La puesta en escena de las culés fue autoritaria desde el primer instante, con la delantera Ewa Pajor abriendo la lata gracias a dos goles de oportunismo y olfato depredador, que encarrilaron pronto el partido y sembraron las dudas en el cuadro merengue. La polaca, determinante en el área, fue una pesadilla para la zaga rival, capitalizando la superioridad en las bandas y la generosa producción ofensiva azulgrana.
El Real Madrid, que dispuso de fases de posesión y no se resignó a un papel secundario, incluso llegó a desperdiciar un penalti que hubiese cambiado por completo el marcador y el guion del choque. Cata Coll lo detuvo. La falta de acierto y la solidez defensiva local acabaron por minar la moral de las blancas, que se desfondaron en la recta final ante la avalancha blaugrana.
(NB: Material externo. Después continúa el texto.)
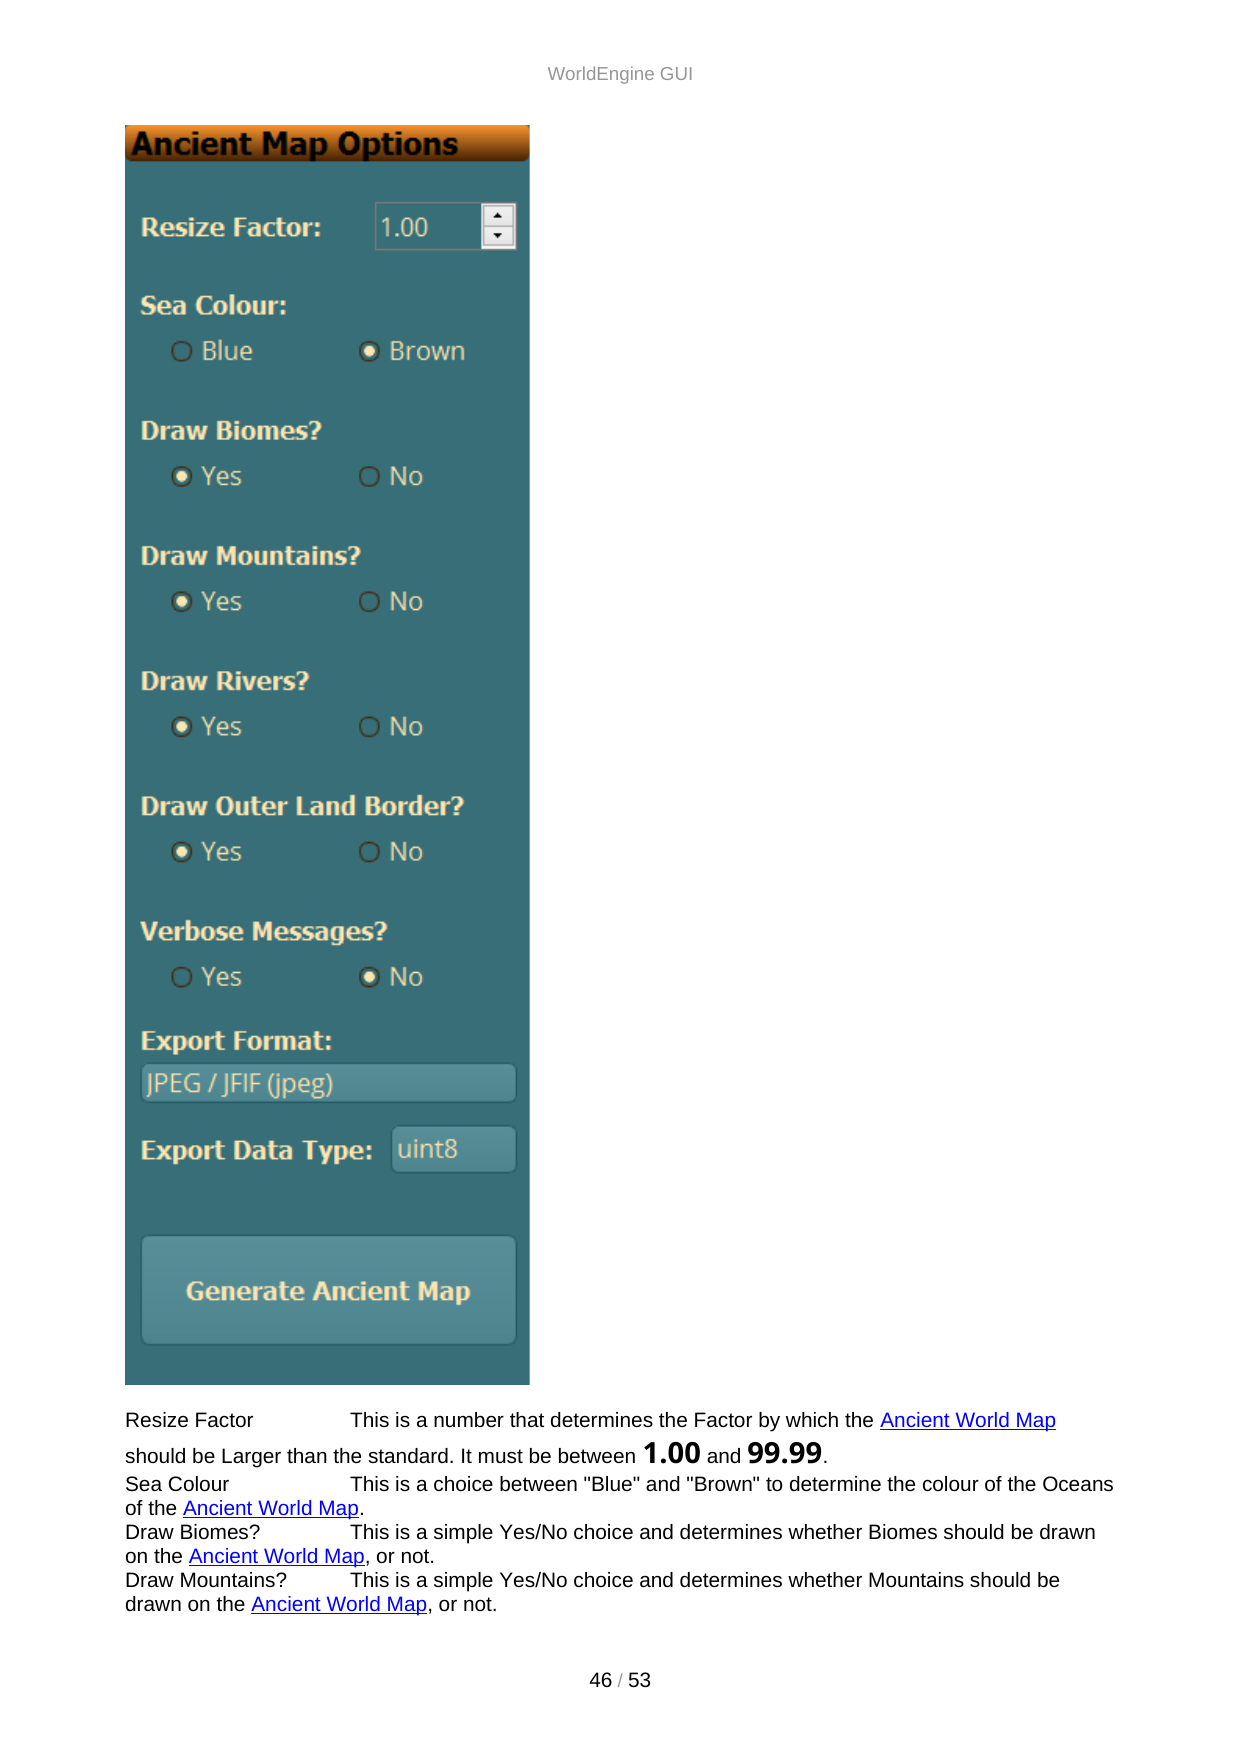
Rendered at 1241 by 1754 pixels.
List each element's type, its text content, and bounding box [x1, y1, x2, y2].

text Draw Mountains? This is a simple Yes/No choice and determines whether Mountains should be drawn on the Ancient World Map, or not. [125, 1568, 1115, 1616]
text Resize Factor This is a number that determines the Factor by which the Ancient World Map should be Larger than the standard. It must be between 1.00 and 99.99. [125, 1408, 1115, 1472]
picture [125, 125, 530, 1385]
text Sea Colour This is a choice between "Blue" and "Brown" to determine the colour of the Oceans of the Ancient World Map. [125, 1472, 1115, 1520]
text Draw Biomes? This is a simple Yes/No choice and determines whether Biomes should be drawn on the Ancient World Map, or not. [125, 1520, 1115, 1568]
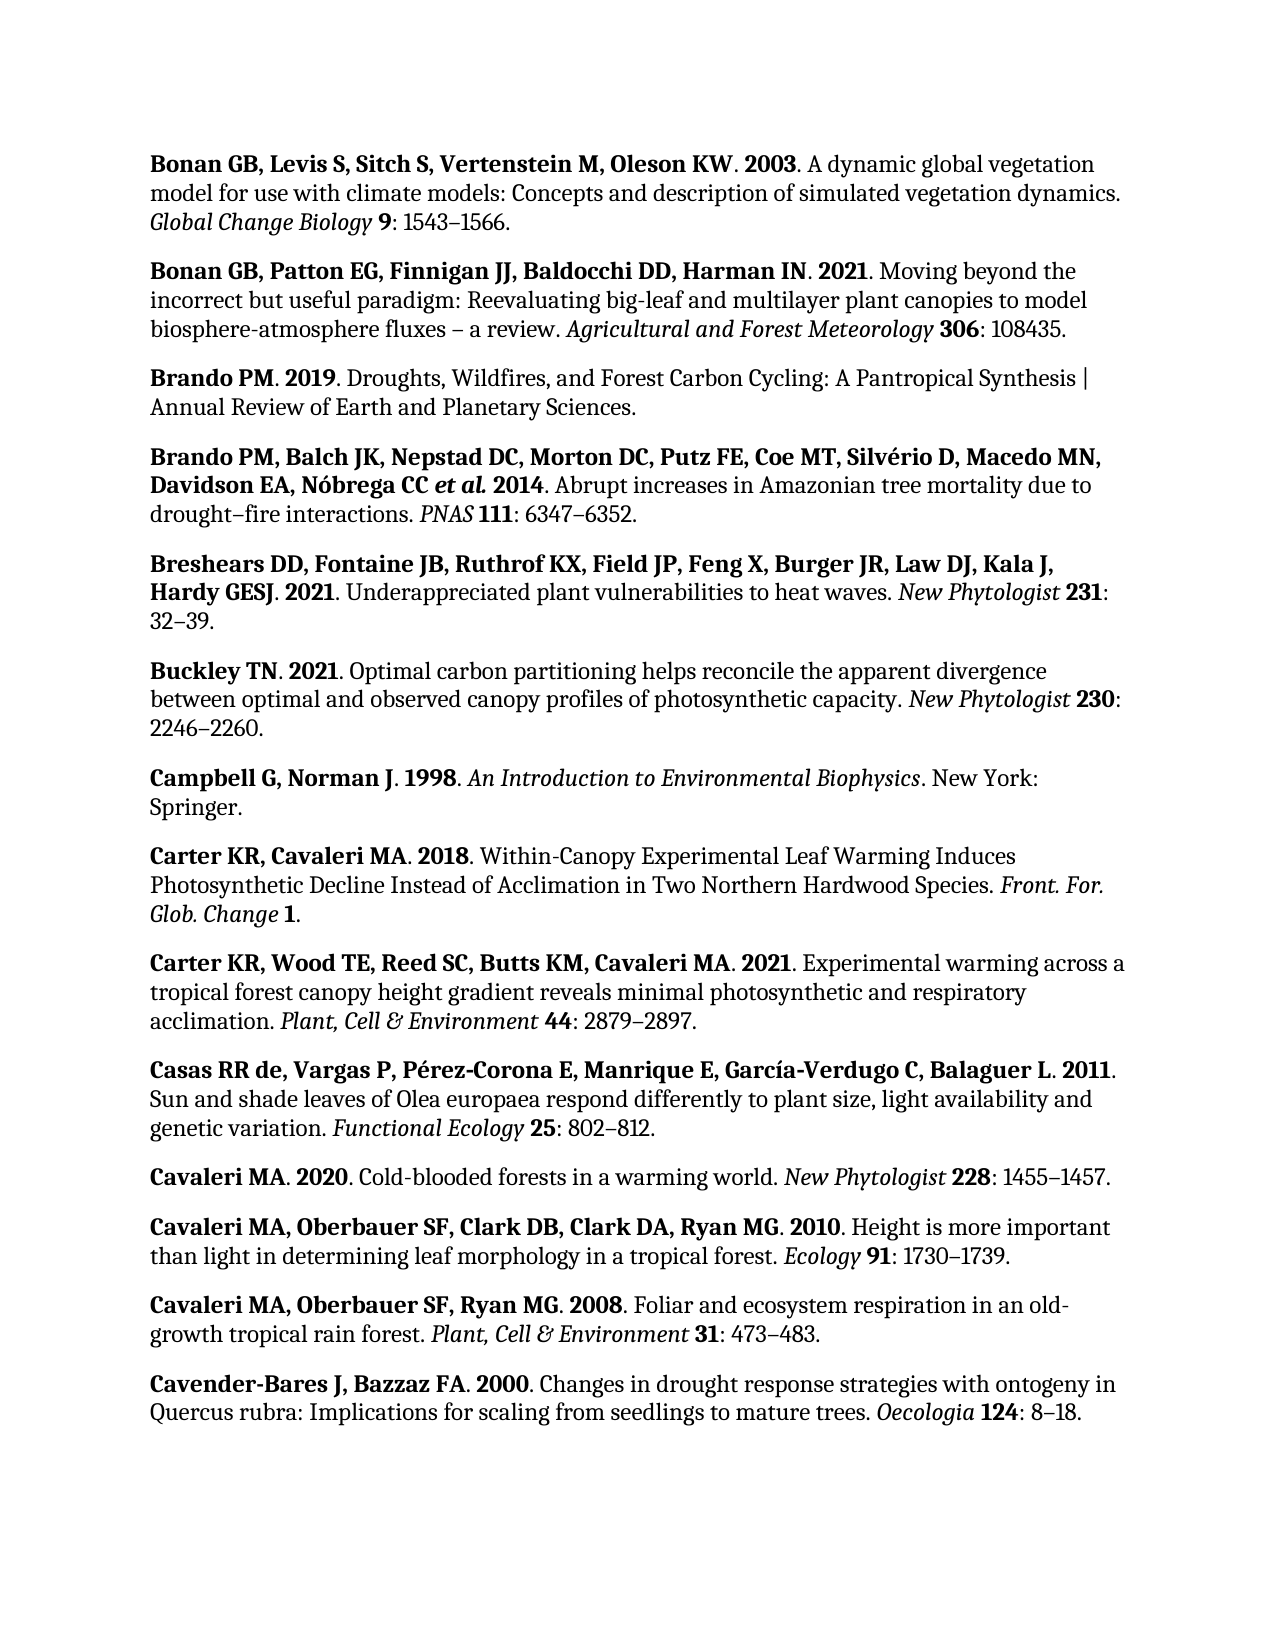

Las estadísticas reflejan la diferencia: 24 disparos del Barça por solo 11 de las visitantes y un 64% de posesión para las de casa.
Con el partido roto, la helvética Sydney Schertenleib amplió distancias con el tercer tanto, sellando definitivamente la victoria antes de que Aitana Bonmatí cerrara la cuenta con una acción de oportunismo en el segundo palo, redondeando así una fiesta azulgrana que confirmó tanto el dominio futbolístico como anímico del Barça sobre su gran rival. Este triunfo ilustrara la profundidad de plantilla y el hambre insaciable de un equipo que no deja resquicio a la complacencia. El 4-0 hace que el conjunto blaugrana le saque 7 puntos a las madridistas, dejando muy encarrilado un nuevo título liguero para las catalanas.